Another advantage of using Kafka to directly connect to Doris at the detail layer is that it naturally supports data backtracking. Data backtracking means that when real-time data is out of order, the "late" data can be recalculated and the previous results can be updated. This is because delayed data can be written to the table whenever it arrives. The final solution is as follows:
Optimization during the Promotion
As mentioned above, we have established Aggregation Key of different granularities in Doris, including PV, SKU, and A/B test granularity. Here we take the exposure A/B test model with the largest amount of daily production data as an example to explain how to support the query of tens of billions of records per day during the big promotion period.
Strategy we used:
- Monitoring: 10, 30, 60 minutes A/B test with indicators, such as exposure PV, UV, exposure SKU pieces, click PV, click UV and CTR.

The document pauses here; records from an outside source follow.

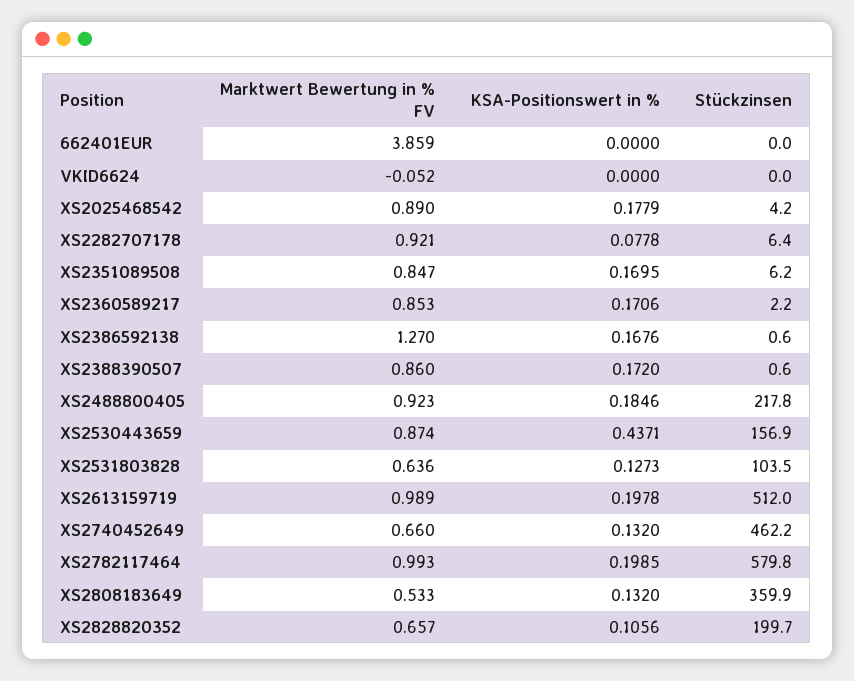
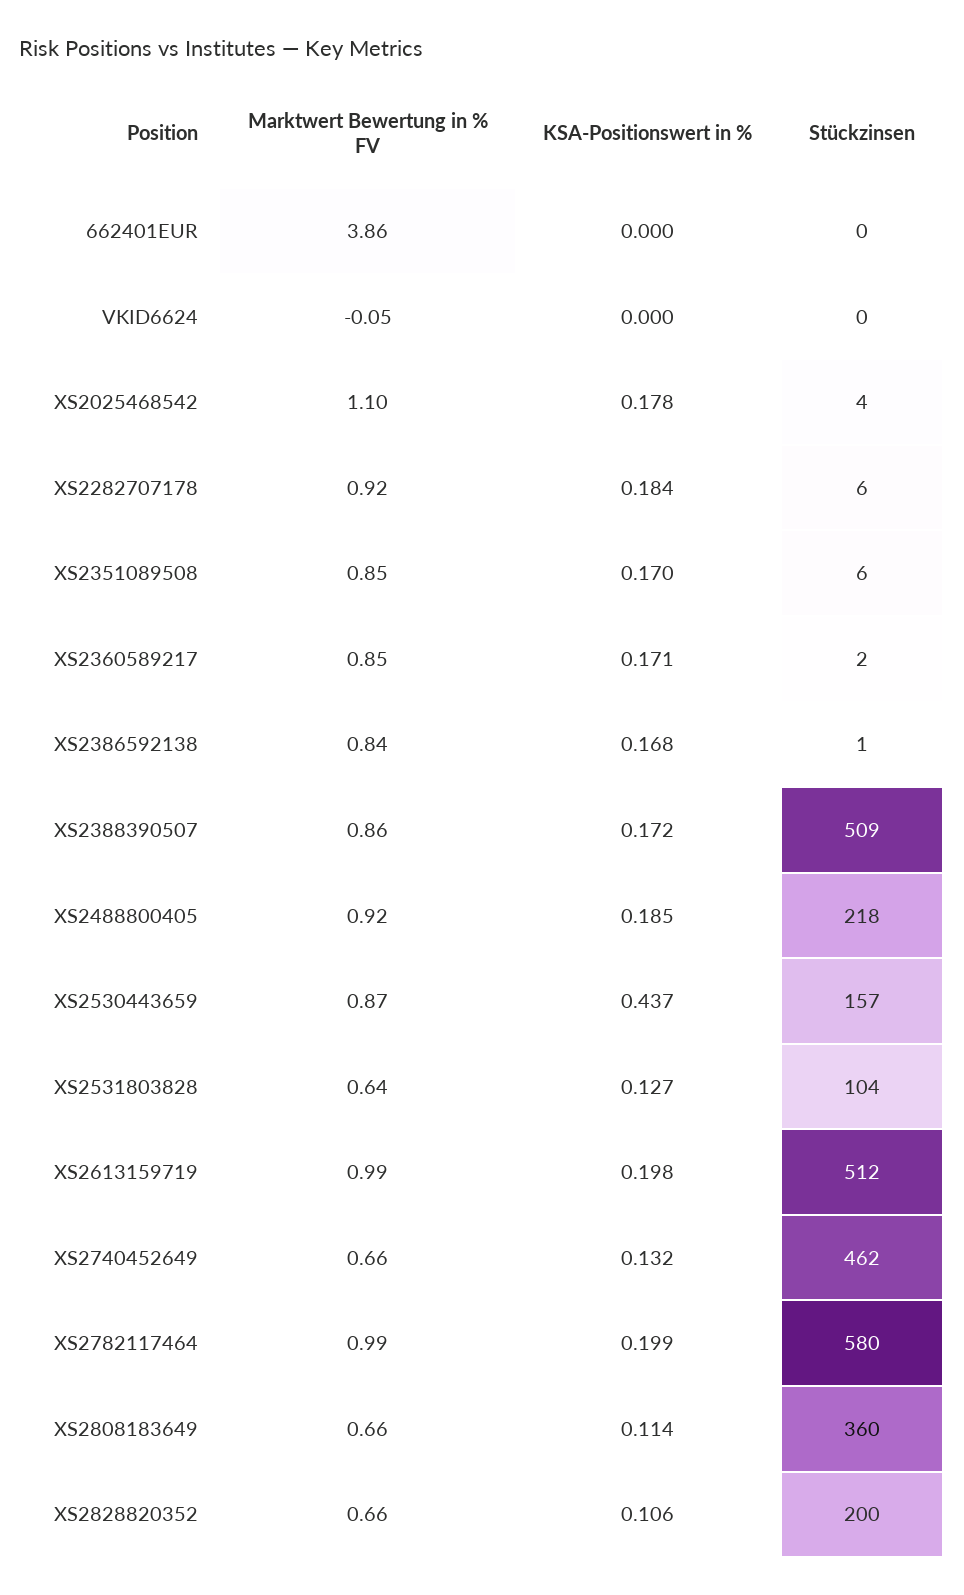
Marktwert Bewertung in % FV, XS2025468542: 0.89 -> 1.1
KSA-Positionswert in %, XS2282707178: 0.0778 -> 0.184
Marktwert Bewertung in % FV, XS2386592138: 1.27 -> 0.84
Stückzinsen, XS2388390507: 0.6 -> 509
Marktwert Bewertung in % FV, XS2808183649: 0.533 -> 0.66
KSA-Positionswert in %, XS2808183649: 0.132 -> 0.114

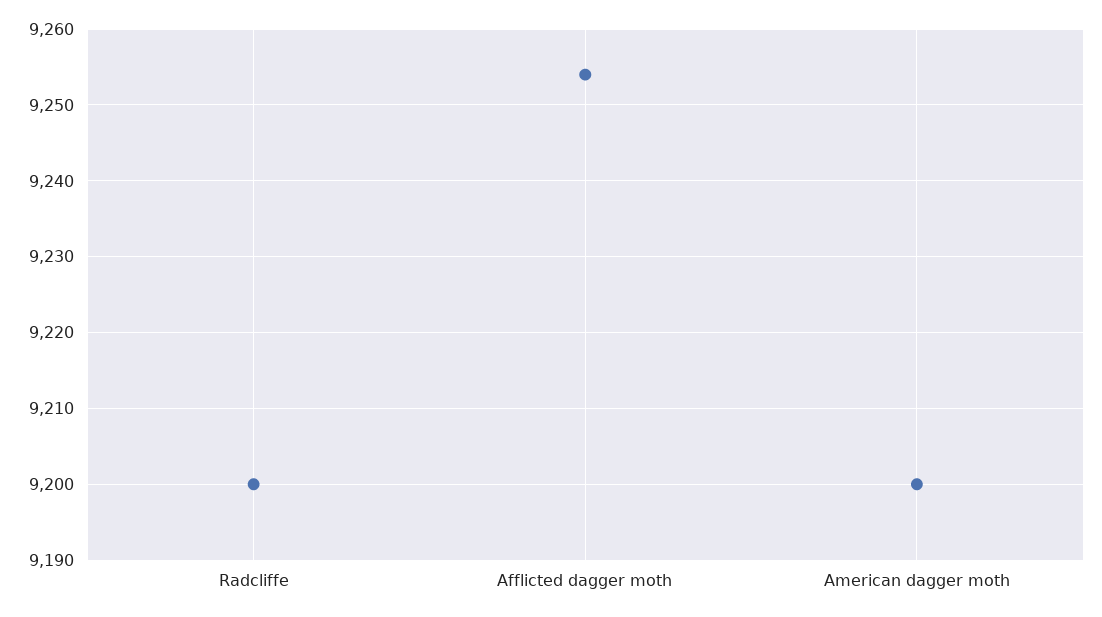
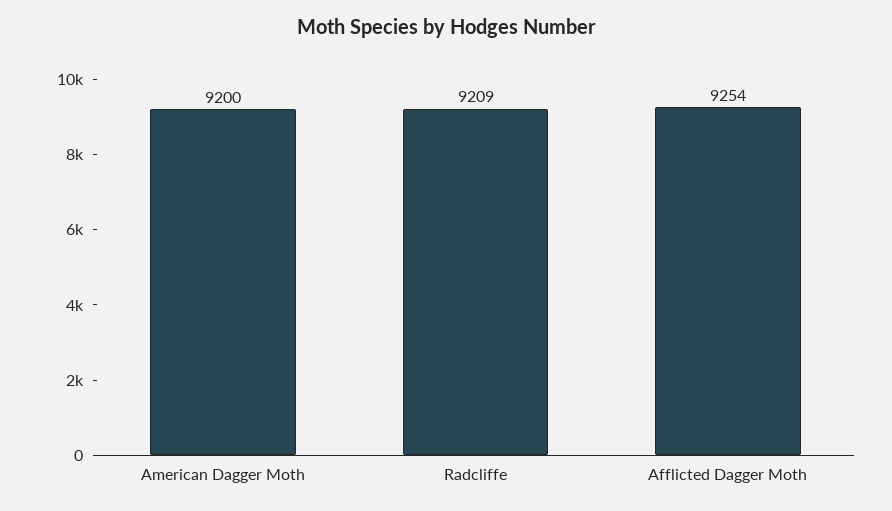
Radcliffe: 9200 -> 9209

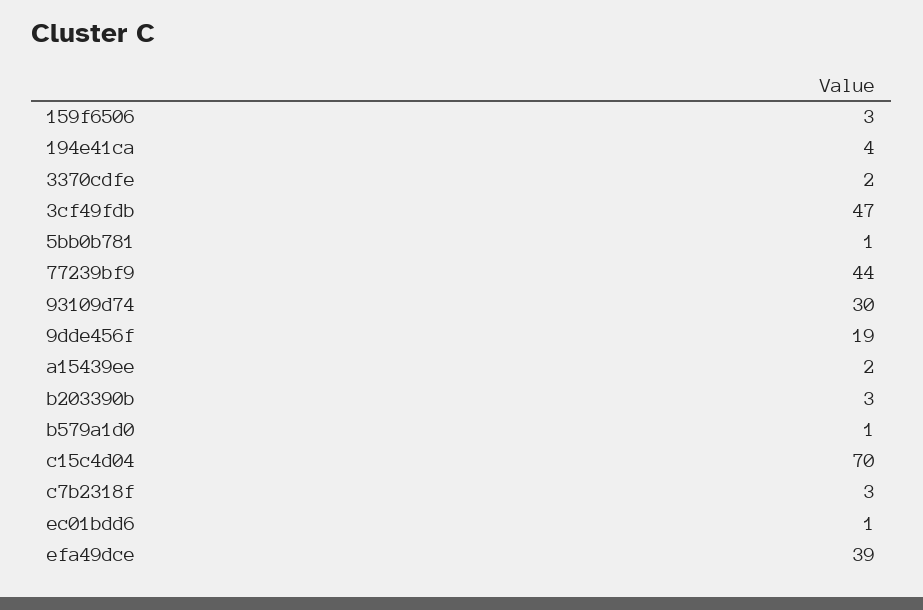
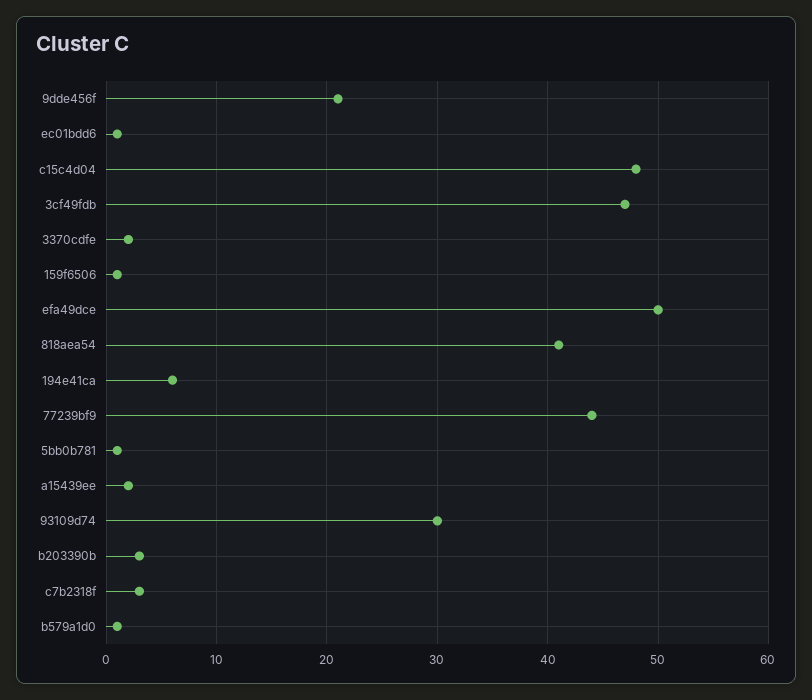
159f6506: 3 -> 1
194e41ca: 4 -> 6
9dde456f: 19 -> 21
c15c4d04: 70 -> 48
efa49dce: 39 -> 50
818aea54: none -> 41

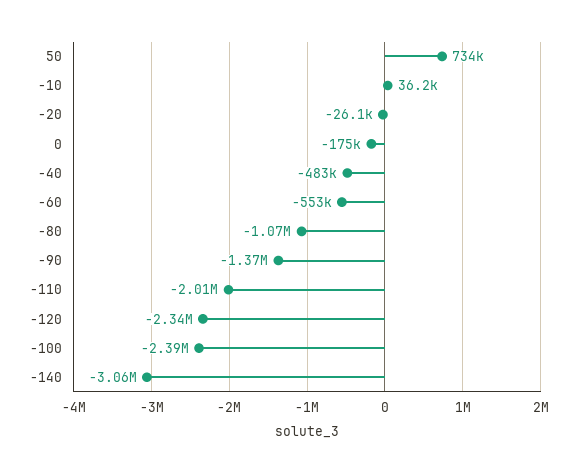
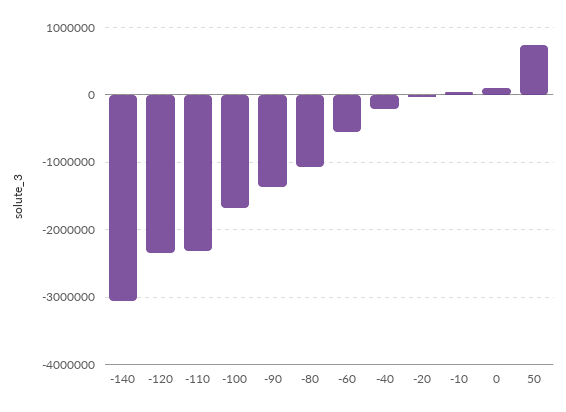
0: -175000 -> 100000
-40: -483000 -> -200000
-110: -2010000 -> -2300000
-100: -2390000 -> -1700000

- Data Modeling: Use exposed real-time data to establish Aggregation Key; And perform HyperLogLog approximate calculation with UV and PV
Clusters we had:
- 30+ virtual machines with storage of NVMe SSD
- 40+ partitions exposed by A/B test
- Tens of billions of new data are created every day
- 2 Rollups
- Bucket Field can quickly locate tablet partition when querying
- Import 600 million records in 10 minutes
- 2 Rollups have relatively low IO, which meet the requirement of the query
JD search box introduced Apache Doris in May 2020, with a scale of 30+ BEs, 10+ routine load tasks running online at the same time. Replacing Flink's window computing with Doris can not only improve development efficiency, adapt to dimension changes, but also reduce computing resources. Apache Doris provides unified interface services ensuring data consistency and security. We are also pushing the upgrade of JD search box's OLAP platform to the latest version. After upgrading, we plan to use the bitmap function to support accurate deduplication operations of UV and other indicators. In addition, we also plan to use the appropriate Flink window to develop the real-time stream computing of the aggregation layer to increase the richness and completeness of the data.